目标检测任务下图像扩增经常使用imgaug 库,笔者实现了基于imgaug 库的VOC格式图像数据扩增,有兴趣小伙伴可以了解一下,代码位于:
https://github.com/ouening/OD_dataset_conversion_scripts/blob/master/voc_augument.py
本博文主要介绍另一个图像处理工具新秀——kornia,在去最新版本中已经新增了augmentation接口,可以很方便地进行图像数据扩增,包括常规类型、bbox类型、segment类型和keypoint类型。
1. bbox目标检测扩增
本文主要介绍bbox形式的扩增,参考官方例子:
https://kornia-tutorials.readthedocs.io/en/latest/data_augmentation_sequential.html#install-and-get-data
主要用到的API为
AugmentationSequential(*args, data_keys=[<DataKey.INPUT: 0>], same_on_batch=None, return_transform=None, keepdim=None, random_apply=False)
Args:
*args: a list of kornia augmentation modules.

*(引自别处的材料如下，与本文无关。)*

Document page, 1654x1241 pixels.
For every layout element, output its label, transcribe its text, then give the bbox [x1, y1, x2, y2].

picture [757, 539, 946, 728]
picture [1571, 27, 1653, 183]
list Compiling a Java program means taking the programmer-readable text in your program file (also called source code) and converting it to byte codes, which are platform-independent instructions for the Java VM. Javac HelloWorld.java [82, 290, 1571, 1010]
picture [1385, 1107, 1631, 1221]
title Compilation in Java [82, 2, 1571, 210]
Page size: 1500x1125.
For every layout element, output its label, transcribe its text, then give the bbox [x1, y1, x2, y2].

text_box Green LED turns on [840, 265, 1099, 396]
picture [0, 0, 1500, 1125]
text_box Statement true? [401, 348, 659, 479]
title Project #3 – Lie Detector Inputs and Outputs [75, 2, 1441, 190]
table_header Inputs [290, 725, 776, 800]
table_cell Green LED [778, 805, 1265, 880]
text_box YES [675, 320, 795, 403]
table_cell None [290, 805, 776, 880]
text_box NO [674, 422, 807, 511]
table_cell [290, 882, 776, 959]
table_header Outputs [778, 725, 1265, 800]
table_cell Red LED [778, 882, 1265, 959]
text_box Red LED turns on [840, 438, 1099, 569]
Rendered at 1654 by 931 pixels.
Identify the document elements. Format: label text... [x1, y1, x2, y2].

data_keys: the input type sequential for applying augmentations.
Accepts "input", "mask", "bbox", "bbox_xyxy", "bbox_xywh", "keypoints".
same_on_batch: apply the same transformation across the batch.
If None, it will not overwrite the function-wise settings.
return_transform: if ``True`` return the matrix describing the transformation
applied to each. If None, it will not overwrite the function-wise settings.
keepdim: whether to keep the output shape the same as input (True) or broadcast it
to the batch form (False). If None, it will not overwrite the function-wise settings.
random_apply: randomly select a sublist (order agnostic) of args to
apply transformation.
If int, a fixed number of transformations will be selected.
If (a,), x number of transformations (a <= x <= len(args)) will be selected.
If (a, b), x number of transformations (a <= x <= b) will be selected.
If True, the whole list of args will be processed as a sequence in a random order.
If False, the whole list of args will be processed as a sequence in original order.
注意参数data_keys该参数指定输入数据的类型,允许类型有:"input", "mask", "bbox", "bbox_xyxy", "bbox_xywh", "keypoints" , 官方教程使用了一个熊猫的例子,绘制了 bbox (头部位置), mask 和 keypoint (眼睛位置)对应的代码为:
aug_list = AugmentationSequential(
K.ColorJitter(0.1, 0.1, 0.1, 0.1, p=1.0),
K.RandomAffine(360, [0.1, 0.1], [0.7, 1.2], [30., 50.], p=1.0),
K.RandomPerspective(0.5, p=1.0),
data_keys=["input", "bbox", "keypoints", "mask"],
return_transform=False,
same_on_batch=False,
)
bbox = torch.tensor([[[355,10],[660,10],[660,250],[355,250]]])
keypoints = torch.tensor([[[465, 115], [545, 116]]])
mask = bbox_to_mask(torch.tensor([[[155,0],[900,0],[900,400],[155,400]]]), w, h).float()
plt.imshow(mask.squeeze_().numpy()); plt.show()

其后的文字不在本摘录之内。